What you should do -
Write the records below out again exactly as given, with no images.

Start of Supplied data

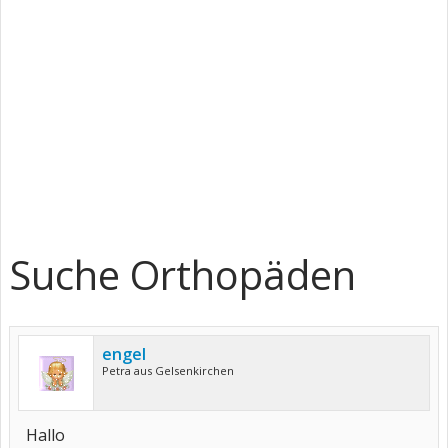
Suche Orthopäden
engel
Petra aus Gelsenkirchen
Hallo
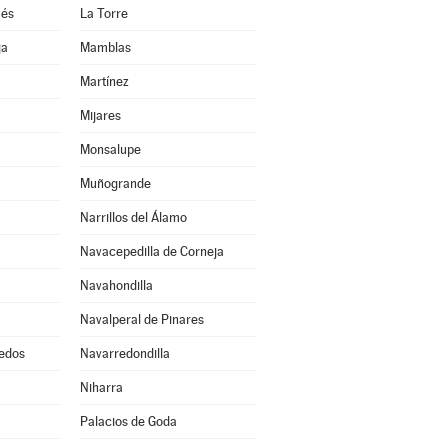
ués
La Torre
ja
Mamblas
Martínez
Mijares
Monsalupe
Muñogrande
Narrillos del Álamo
Navacepedilla de Corneja
Navahondilla
Navalperal de Pinares
edos
Navarredondilla
Niharra
Palacios de Goda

End of Supplied data

The completed task -
Suche Orthopäden
engel
Petra aus Gelsenkirchen
Hallo
ués
La Torre
ja
Mamblas
Martínez
Mijares
Monsalupe
Muñogrande
Narrillos del Álamo
Navacepedilla de Corneja
Navahondilla
Navalperal de Pinares
edos
Navarredondilla
Niharra
Palacios de Goda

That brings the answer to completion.